PROJECT SUMMARY – CORE D: NONHUMAN PRIMATES COVID-19 has served as a wake-up call regarding the ability of a pathogen to rapidly spread to all confines of the world and establish a lasting pandemic, with considerable disease, death, and economic losses. While preceded by SARS and MERS, COVID-19 turned out markedly more contagious, and for all practical purposes impervious to existing antiviral therapies, leading to extensive spreading as well as giving rise to immunologically distinct mutants with higher transmission fitness. Moreover, COVID-19 is the third coronavirus zoonosis in the 21s century that has been threatening humans, and wildlife and various species of bats in particular have been demonstrated to harbor several other coronaviruses susceptible to transmitting and generating additional epidemics/pandemics. The overarching goal of this program is to design and develop both pan-sarbecovirus and pan-betacoronavirus vaccines to preemptively ward off such widely disseminated zoonotic transmission, using a structure-based immunogen design approach. The goal of Core D (Nonhuman Primates, Villinger) will be to evaluate the most promising immunogens initially screened in rodents, combined with clinically relevant adjuvants to elicit protective humoral and cellular immune responses in cynomolgus macaques, as a model more closely related to humans. The Core will be responsible for conducting the nonhuman primate experiments, from animal procurement, animal characterization, satisfying regulatory requirements, planning and execution of the primate immunizations and sample collections, processing, storage and distributions to collaborating partners of the Program. Results of these studies are expected to iteratively refine and optimize immunogen/adjuvant formulations and provide data leading to the validation of a pan sarbecovirus and a pan betacoronavirus vaccine to be translated to the clinic.

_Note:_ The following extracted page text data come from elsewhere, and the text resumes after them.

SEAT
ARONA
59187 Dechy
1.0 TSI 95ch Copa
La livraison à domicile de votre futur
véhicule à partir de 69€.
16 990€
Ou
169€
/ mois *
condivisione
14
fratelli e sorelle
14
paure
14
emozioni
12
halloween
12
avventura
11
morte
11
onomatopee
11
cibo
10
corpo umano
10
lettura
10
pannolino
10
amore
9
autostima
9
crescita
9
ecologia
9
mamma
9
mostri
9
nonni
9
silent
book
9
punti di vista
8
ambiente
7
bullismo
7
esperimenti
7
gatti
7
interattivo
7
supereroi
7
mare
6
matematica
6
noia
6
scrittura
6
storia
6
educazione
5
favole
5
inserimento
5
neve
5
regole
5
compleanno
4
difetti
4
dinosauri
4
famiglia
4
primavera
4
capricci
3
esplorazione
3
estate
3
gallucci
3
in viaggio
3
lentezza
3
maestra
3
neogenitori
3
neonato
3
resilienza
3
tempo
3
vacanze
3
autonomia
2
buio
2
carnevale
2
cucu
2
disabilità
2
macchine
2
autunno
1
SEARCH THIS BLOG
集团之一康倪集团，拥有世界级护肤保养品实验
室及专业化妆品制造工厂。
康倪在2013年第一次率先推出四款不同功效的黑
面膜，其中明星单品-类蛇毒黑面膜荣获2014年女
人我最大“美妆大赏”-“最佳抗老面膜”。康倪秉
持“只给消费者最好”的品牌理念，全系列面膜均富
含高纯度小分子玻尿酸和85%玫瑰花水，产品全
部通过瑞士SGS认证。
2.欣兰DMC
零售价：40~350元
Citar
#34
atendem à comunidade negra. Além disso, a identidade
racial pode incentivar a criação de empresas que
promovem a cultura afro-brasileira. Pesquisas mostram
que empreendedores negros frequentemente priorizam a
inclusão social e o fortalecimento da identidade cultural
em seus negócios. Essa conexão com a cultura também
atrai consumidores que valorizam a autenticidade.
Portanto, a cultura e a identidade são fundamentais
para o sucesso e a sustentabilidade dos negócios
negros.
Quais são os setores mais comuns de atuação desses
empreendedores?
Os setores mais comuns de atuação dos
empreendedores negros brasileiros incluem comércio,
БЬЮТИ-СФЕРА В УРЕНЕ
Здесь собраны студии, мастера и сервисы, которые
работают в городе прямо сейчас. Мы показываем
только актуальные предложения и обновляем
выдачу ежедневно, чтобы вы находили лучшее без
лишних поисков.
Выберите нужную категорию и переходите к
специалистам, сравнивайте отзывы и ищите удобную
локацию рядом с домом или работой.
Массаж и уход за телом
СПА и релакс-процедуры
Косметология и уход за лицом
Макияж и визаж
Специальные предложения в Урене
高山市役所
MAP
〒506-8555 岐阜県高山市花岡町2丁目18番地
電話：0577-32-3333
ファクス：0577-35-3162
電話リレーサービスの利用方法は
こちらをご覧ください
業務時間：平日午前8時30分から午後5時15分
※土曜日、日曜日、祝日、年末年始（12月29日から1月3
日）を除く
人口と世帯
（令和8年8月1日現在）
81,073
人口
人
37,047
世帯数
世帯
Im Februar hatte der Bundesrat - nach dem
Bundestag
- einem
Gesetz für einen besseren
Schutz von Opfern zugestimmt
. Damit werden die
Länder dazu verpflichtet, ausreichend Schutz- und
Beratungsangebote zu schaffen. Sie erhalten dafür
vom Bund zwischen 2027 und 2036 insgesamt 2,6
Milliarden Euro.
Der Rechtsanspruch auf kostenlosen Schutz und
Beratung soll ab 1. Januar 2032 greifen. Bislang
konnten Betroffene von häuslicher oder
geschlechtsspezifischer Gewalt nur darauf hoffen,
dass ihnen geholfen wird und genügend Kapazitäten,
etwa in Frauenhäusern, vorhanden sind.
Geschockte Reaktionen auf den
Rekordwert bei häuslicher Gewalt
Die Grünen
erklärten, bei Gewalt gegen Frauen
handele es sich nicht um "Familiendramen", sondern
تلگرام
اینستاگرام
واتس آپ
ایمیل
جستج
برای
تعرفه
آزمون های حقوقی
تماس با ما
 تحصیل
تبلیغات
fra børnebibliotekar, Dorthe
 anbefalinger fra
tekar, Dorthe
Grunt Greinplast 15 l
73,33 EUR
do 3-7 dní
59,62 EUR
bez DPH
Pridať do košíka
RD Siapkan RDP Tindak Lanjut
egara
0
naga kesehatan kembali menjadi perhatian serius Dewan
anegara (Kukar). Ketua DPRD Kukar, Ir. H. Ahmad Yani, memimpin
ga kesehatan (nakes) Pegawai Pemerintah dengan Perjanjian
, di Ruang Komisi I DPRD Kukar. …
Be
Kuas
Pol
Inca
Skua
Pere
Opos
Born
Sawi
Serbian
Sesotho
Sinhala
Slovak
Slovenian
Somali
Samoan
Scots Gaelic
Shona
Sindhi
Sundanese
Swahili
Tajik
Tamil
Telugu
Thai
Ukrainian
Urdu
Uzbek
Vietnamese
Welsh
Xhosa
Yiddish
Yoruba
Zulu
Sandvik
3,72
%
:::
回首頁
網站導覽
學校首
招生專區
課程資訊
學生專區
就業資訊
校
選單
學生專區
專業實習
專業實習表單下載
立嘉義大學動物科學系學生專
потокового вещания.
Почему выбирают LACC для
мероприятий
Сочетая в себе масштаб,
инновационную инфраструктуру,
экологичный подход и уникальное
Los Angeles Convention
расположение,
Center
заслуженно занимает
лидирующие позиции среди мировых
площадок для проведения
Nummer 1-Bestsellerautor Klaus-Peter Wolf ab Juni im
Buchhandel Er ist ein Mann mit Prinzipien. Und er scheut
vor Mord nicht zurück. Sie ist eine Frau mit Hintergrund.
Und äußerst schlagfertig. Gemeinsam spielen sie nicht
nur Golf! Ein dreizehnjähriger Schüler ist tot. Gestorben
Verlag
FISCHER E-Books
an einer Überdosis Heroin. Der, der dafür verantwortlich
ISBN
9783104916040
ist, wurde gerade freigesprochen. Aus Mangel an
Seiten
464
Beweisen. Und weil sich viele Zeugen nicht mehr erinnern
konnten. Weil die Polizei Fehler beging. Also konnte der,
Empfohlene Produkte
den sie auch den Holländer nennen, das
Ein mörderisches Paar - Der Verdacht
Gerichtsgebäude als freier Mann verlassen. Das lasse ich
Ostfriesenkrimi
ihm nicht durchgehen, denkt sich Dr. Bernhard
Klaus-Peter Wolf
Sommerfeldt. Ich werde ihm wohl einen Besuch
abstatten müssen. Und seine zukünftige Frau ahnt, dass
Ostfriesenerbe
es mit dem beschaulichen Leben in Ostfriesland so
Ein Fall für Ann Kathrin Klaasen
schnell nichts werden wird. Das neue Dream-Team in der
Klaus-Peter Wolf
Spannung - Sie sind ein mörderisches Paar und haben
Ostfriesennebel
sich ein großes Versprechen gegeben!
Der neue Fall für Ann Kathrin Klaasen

项目摘要-核心D：非人灵长类 新冠肺炎已经为病原体迅速传播到所有范围的能力敲响了警钟。 并建立一种持久的大流行，带来相当大的疾病、死亡和经济损失。而当 在非典和中东呼吸综合征之前，新冠肺炎的传染性明显增强，而且从所有实际目的来看 不受现有抗病毒疗法的影响，导致广泛传播，并导致 具有较高传播适合度的免疫截然不同的突变体。而且，新冠肺炎是第三种冠状病毒 21世纪一直威胁着人类、野生动物和各种蝙蝠的人畜共患病 特别是已被证明携带其他几种冠状病毒，容易传播和 产生更多的流行病/大流行。该计划的总体目标是设计和开发 泛肉瘤病毒和泛贝塔冠状病毒疫苗都可以先发制人地防止这种广泛传播 人畜共患传播，使用基于结构的免疫原设计方法。 核心D(非人灵长类，维林格)的目标将是初步评估最有希望的免疫原 在啮齿动物中进行筛选，结合临床相关佐剂诱导保护性体液和细胞 食蟹猴的免疫反应，作为与人类关系更密切的模型。核心将是 负责进行非人类灵长类动物实验，来自动物采购，动物 描述、满足法规要求、规划和实施灵长类免疫以及 样品的采集、加工、储存和分发给该计划的合作伙伴。结果： 这些研究有望反复提炼和优化免疫原/佐剂配方，并提供 导致PAN肉瘤病毒和PAN贝塔冠状病毒疫苗验证的数据将被翻译成 诊所。